## [Records supplied]
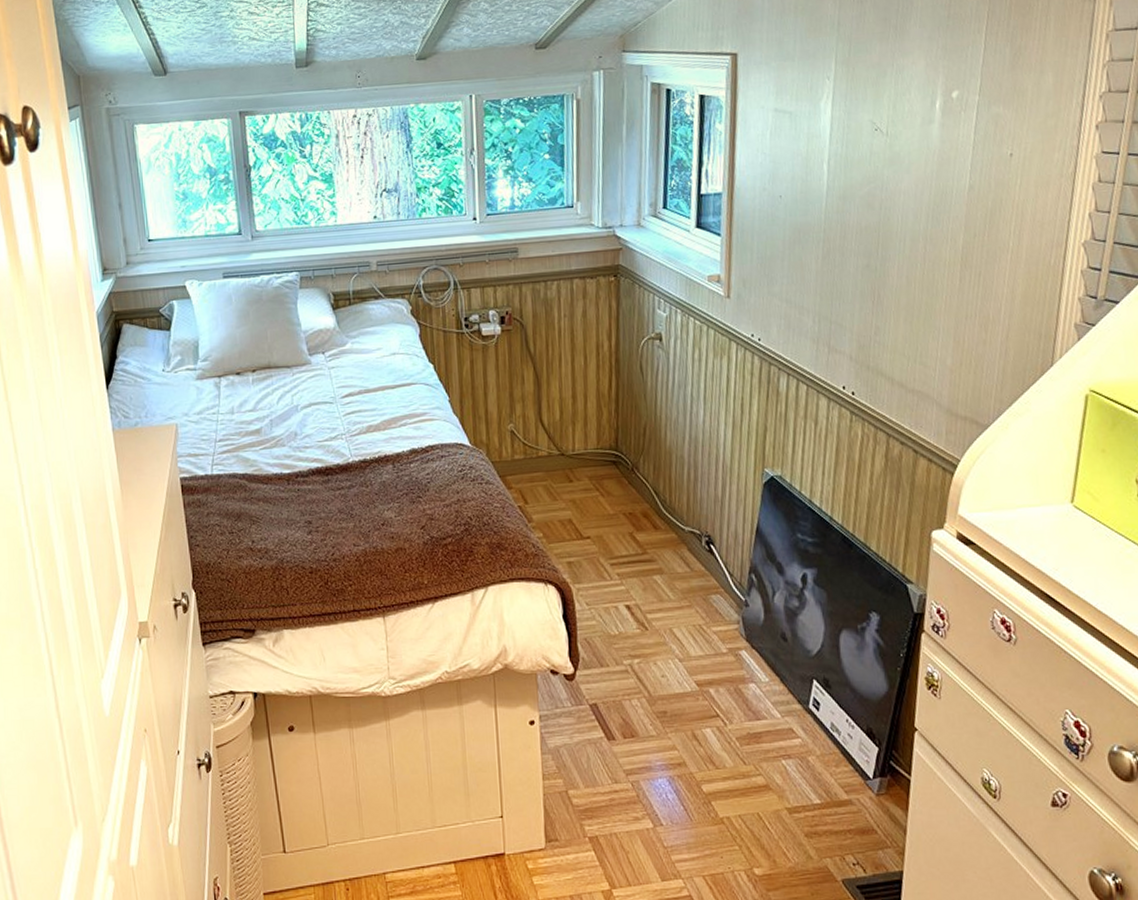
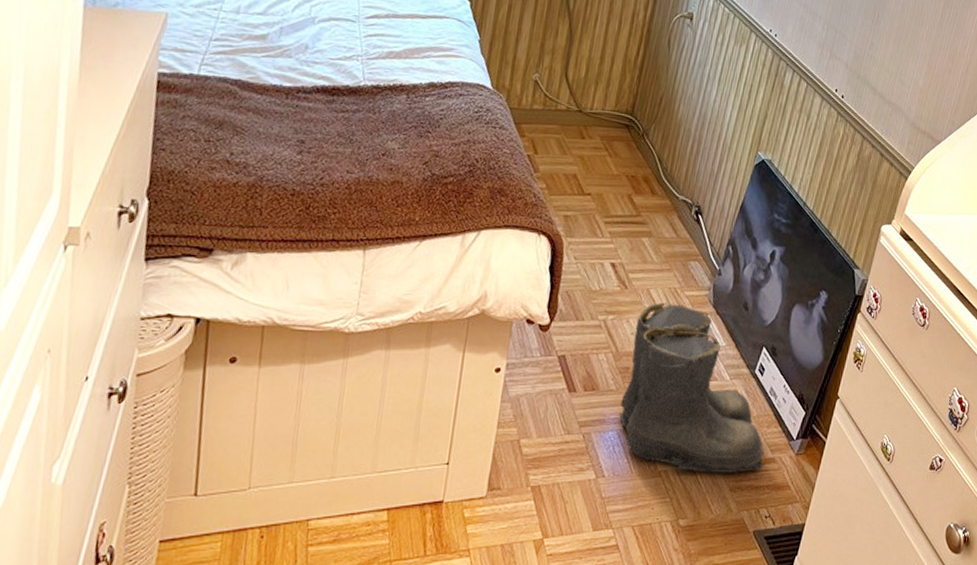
boots: none [664,640,839,818] -> present [619,302,764,473]

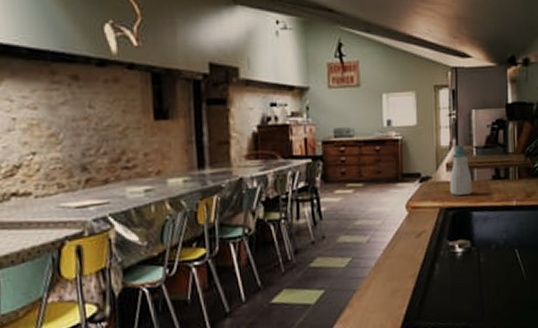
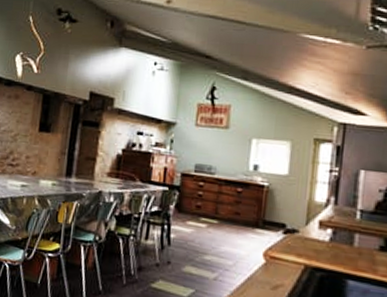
soap bottle: present [450,144,472,196] -> none [320,203,351,261]

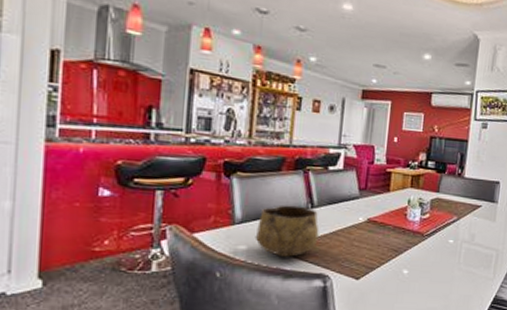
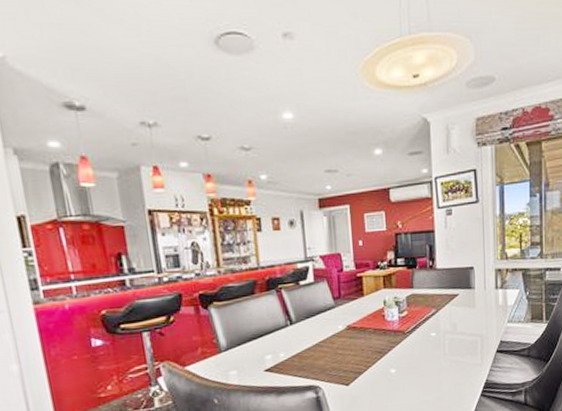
decorative bowl: present [255,205,319,257] -> none [242,325,303,376]

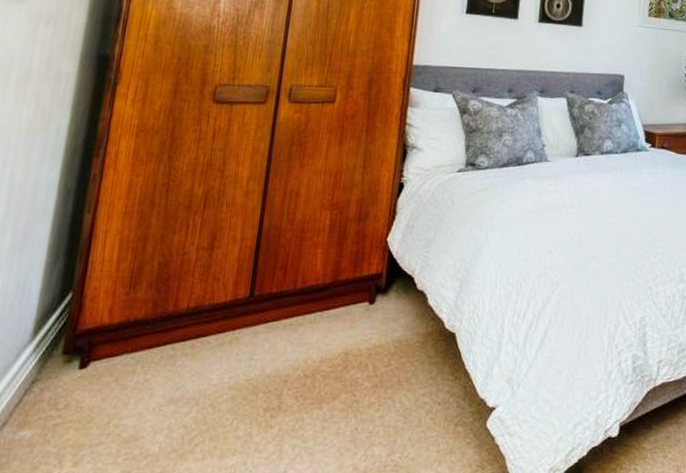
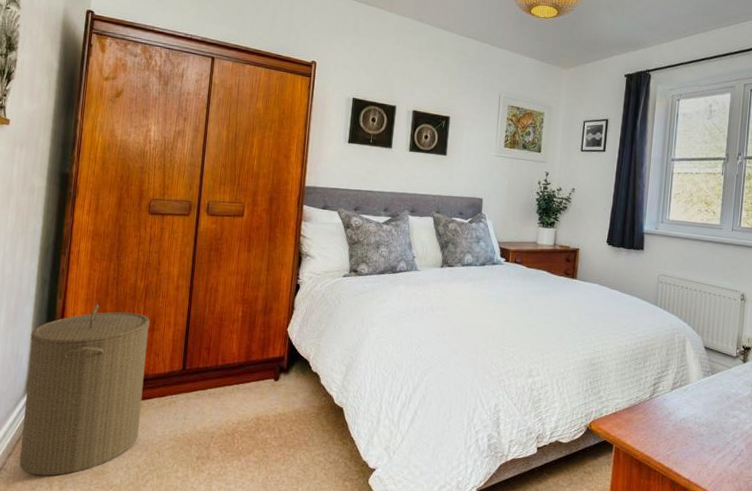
laundry hamper: none [17,218,209,450] -> present [19,304,150,477]

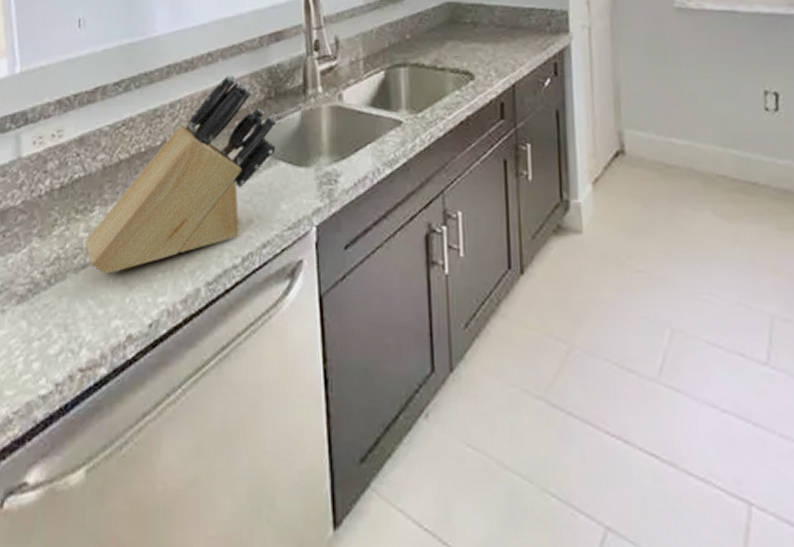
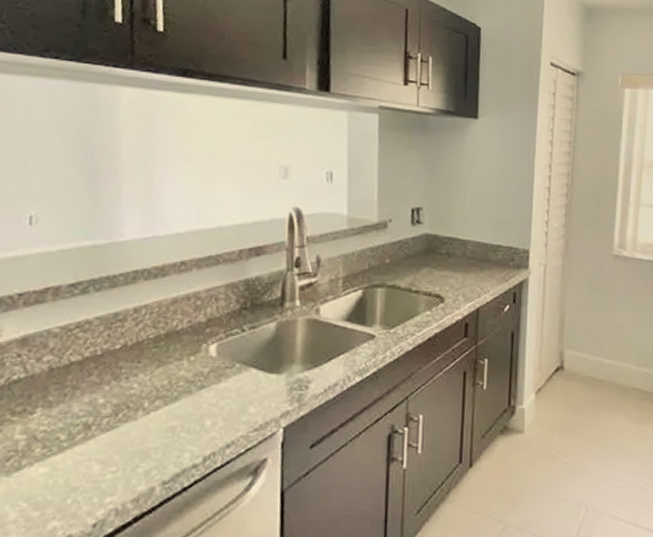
knife block: present [85,74,277,274] -> none [21,284,251,476]

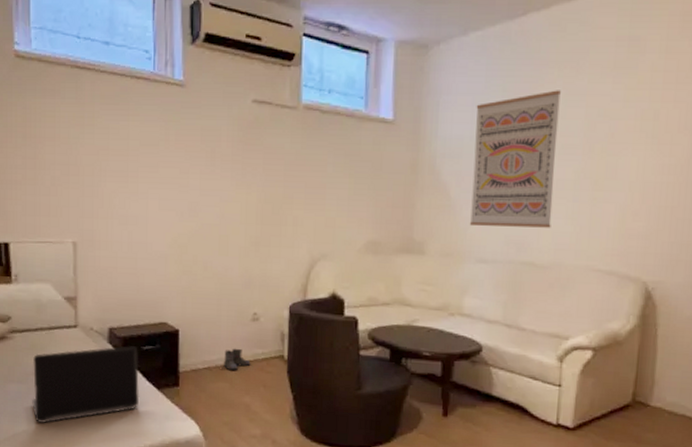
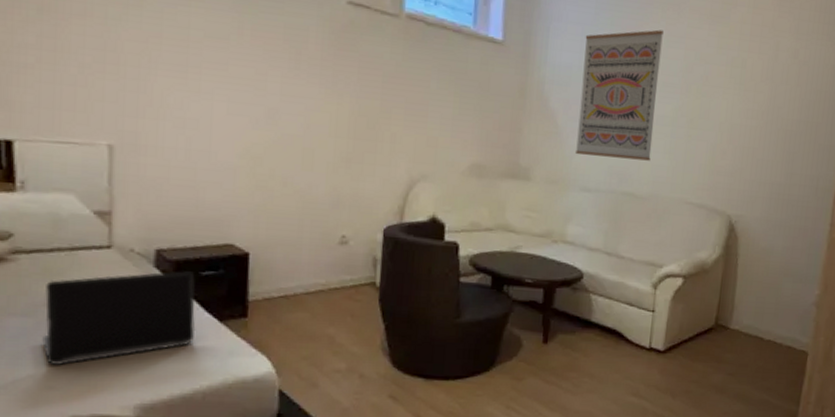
boots: present [224,348,251,371] -> none [304,274,337,300]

## [Task item]
Copy out all the data exactly. No images belong in the copy.

## [Response to this exercise]
boots: none [664,640,839,818] -> present [619,302,764,473]

soap bottle: present [450,144,472,196] -> none [320,203,351,261]

decorative bowl: present [255,205,319,257] -> none [242,325,303,376]

laundry hamper: none [17,218,209,450] -> present [19,304,150,477]

knife block: present [85,74,277,274] -> none [21,284,251,476]

boots: present [224,348,251,371] -> none [304,274,337,300]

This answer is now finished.